Le « marché sénégalais », mitoyen à l’ancienne Médina de Casablanca, est un petit coin d’Afrique à Casablanca. C’est l’endroit incontournable pour se procurer des produits venus du pays que vous soyez Sénégalais, Ivoirien, Nigérien, Camerounais…
De sénégalais, le marché n’en a que de nom ! La juste dénomination aurait été marché subsaharien et encore, car le Maroc y est également représenté. En somme, c’est un condensé du continent en quelques mètres carrés.
En ce dimanche plutôt frais du début du mois de janvier, dans ses allées étroites, les khassidas ou zikr (chants religieux musulmans) qui s’échappent habituellement des échoppes détenues par des Sénégalais se mêlent quelques notes de coupé-décalés ivoiriens. Entre deux transactions, Cheikh Gning répond à nos questions. Lui est un des premiers Sénégalais à tenir une boutique dans le marché. « C’était en 2013, il n’y avait pas la clôture ni le toit. Un ami, propriétaire de la boutique, m’avait sollicité pour que je travaille avec lui car auparavant, j’étais vendeur ambulant. Je parcourais les rues de Casablanca en essayant de vendre des téléphones et autres bijoux », déclare Cheikh, qui est resté fidèle au poste depuis.
Dans la boutique, scindée en deux parties, sont dressés des produits alimentaires venus du Sénégal et des produits cosmétiques. « Le business se porte bien.
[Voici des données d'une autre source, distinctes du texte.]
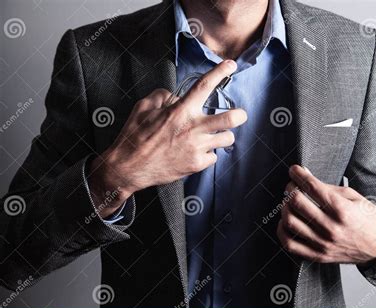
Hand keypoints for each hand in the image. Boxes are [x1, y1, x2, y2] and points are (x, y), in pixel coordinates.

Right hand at [88, 60, 246, 216]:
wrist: (129, 167)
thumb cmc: (135, 137)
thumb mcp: (143, 108)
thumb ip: (163, 96)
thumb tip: (175, 96)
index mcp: (180, 111)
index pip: (204, 86)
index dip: (220, 72)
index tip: (231, 65)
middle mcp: (193, 128)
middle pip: (231, 118)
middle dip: (240, 114)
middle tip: (240, 114)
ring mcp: (197, 148)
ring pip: (227, 139)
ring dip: (223, 135)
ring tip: (214, 135)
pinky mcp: (196, 165)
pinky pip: (213, 157)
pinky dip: (208, 153)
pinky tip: (198, 151)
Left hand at [277, 165, 375, 264]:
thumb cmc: (369, 220)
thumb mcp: (354, 197)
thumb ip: (327, 187)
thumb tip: (305, 176)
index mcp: (341, 209)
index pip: (311, 187)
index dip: (298, 174)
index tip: (294, 170)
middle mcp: (331, 227)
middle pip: (297, 202)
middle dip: (290, 189)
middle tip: (292, 185)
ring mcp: (323, 243)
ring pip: (290, 222)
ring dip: (285, 207)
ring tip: (289, 203)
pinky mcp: (318, 256)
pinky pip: (290, 244)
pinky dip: (282, 231)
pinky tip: (286, 222)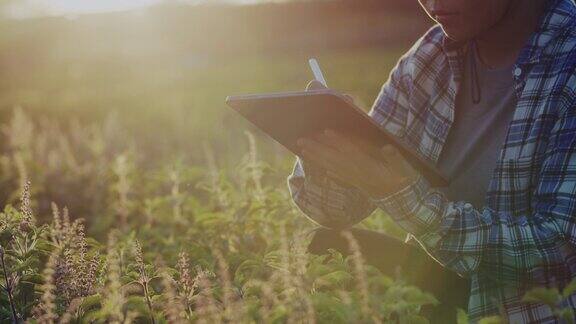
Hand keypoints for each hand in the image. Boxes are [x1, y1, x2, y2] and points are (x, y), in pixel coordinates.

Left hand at [297, 129, 417, 198]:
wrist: (404, 202)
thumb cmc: (405, 179)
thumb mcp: (404, 168)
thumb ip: (395, 158)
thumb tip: (387, 147)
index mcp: (369, 167)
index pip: (351, 151)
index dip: (339, 141)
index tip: (326, 131)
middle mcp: (359, 173)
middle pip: (335, 159)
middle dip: (318, 149)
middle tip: (301, 140)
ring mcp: (356, 179)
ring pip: (333, 167)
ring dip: (317, 158)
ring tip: (303, 149)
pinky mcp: (357, 184)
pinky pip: (339, 177)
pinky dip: (330, 172)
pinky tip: (322, 168)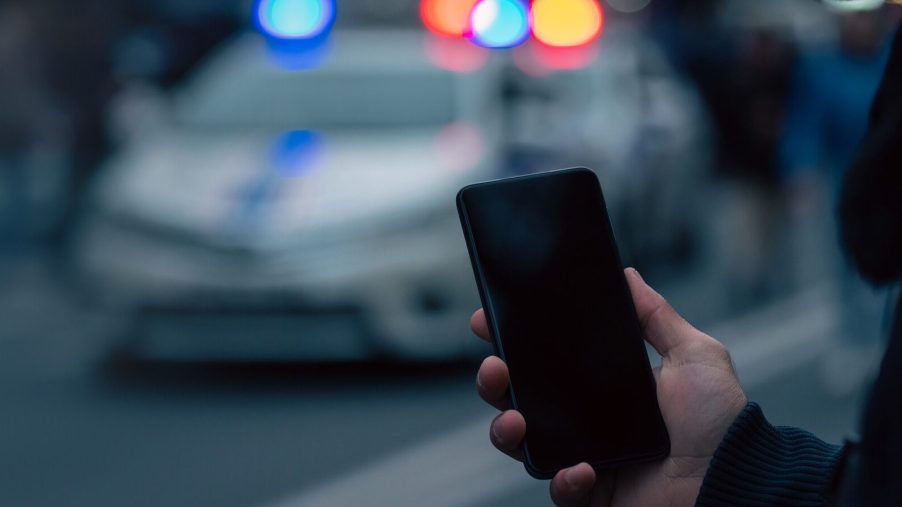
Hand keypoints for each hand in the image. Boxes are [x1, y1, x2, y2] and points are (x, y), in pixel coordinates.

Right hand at [471, 268, 747, 505]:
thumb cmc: (721, 421)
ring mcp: (582, 457)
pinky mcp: (589, 495)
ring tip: (516, 419)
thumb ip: (657, 316)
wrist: (736, 479)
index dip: (512, 340)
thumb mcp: (693, 354)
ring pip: (520, 444)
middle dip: (493, 381)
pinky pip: (557, 489)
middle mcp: (584, 419)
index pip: (543, 359)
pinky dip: (562, 480)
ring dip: (505, 429)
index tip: (489, 319)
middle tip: (495, 366)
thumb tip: (629, 275)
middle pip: (518, 398)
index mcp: (602, 384)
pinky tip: (582, 469)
Nous avons des clients de toutes les nationalités. Sincèrement, je ne me plains pas », explique Cheikh Gning, tout en papotant avec une amie qui tient un restaurant sénégalais dans le marché.
À l’instar de tous les secteurs, le COVID-19 a eu une influence sur les affaires, même si Cheikh reconnaît que « la pandémie nous a impacté à la fois négativement et positivement car elle nous a permis d’écouler des produits qu’il nous restait en stock mais d’un autre côté, les prix ont augmenté ».
Une cohabitation parfaite
Quand on lui pose la question sur la cohabitation avec les vendeurs d’autres nationalités, cet ancien du marché répond : « Hamdoulilah, de ce côté, sincèrement tout se passe très bien. Nous n’avons jamais eu de souci ».
Mme Diaby, une Ivoirienne employée dans un salon de coiffure, ne le dément pas. « Nous avons d’excellentes relations, c’est une famille ici », indique-t-elle, assise devant son miroir dans l’attente de client. « Actuellement, il y a moins de clients avec l’hiver mais en été, on ne chôme quasiment pas », raconte la coiffeuse qui vend également des perruques confectionnées entièrement sur place.
Ndèye Aminata Touré, elle, est Sénégalaise. Assise devant sa boutique, sa petite fille sur ses jambes, elle vend des tissus aux imprimés artistiques mais également des perruques. Pour elle, les affaires marchaient mieux avant l’arrivée du COVID-19. « Il y a de moins en moins de clients et faire venir la marchandise du Sénégal coûte de plus en plus cher », nous affirme cette dame, qui détenait un salon de coiffure avant d’ouvrir sa boutique, face à la concurrence de plus en plus rude dans les salons de beauté.
Ses principaux clients pour les tissus sont les touristes et les Marocains car les Sénégalais et les autres Subsahariens font venir de leurs pays respectifs ce dont ils ont besoin via les GP (personnes vendant des kilos en trop car bénéficiant de gratuité partielle dans leurs billets d’avion).
Khalid, le kawkaw…
Aminata nous confie que c’est surtout le business de la restauration des Ivoiriens ou des Nigériens notamment qui marche bien au « marché sénégalais ».
Nous sommes frères, nous sommes tous Africains. On s’entraide.
Et ce n’est pas Khalid Siraoui, un Marocain qui tient un commerce de vêtements et de chaussures dans le marché qui dira le contraire. « J’ai découvert plusieurs plats africains ici au marché », nous dit-il quand nous venons à sa rencontre après l’avoir entendu indiquer l’enseigne de Ndèye Daro, une célèbre restauratrice sénégalaise à Casablanca, à une jeune subsaharienne.
« Nous sommes frères, nous sommes tous Africains. On s’entraide. Comme le dit un proverbe marocain : « une seule main n’applaudit pas » », nous glisse Khalid quand nous lui posons la question de la cohabitation avec ses confrères vendeurs subsahariens. « Nous sommes tous des kawkaws (des villageois en wolof, harroubi en darija) », blague-t-il quand il nous a demandé notre nationalité. Des affaires qui marchent malgré tout et une bonne entente, au « marché sénégalais », il ne manquerait plus que les lieux soient réaménagés pour plus de salubrité et d’espace dans ce petit coin d’Afrique à Casablanca.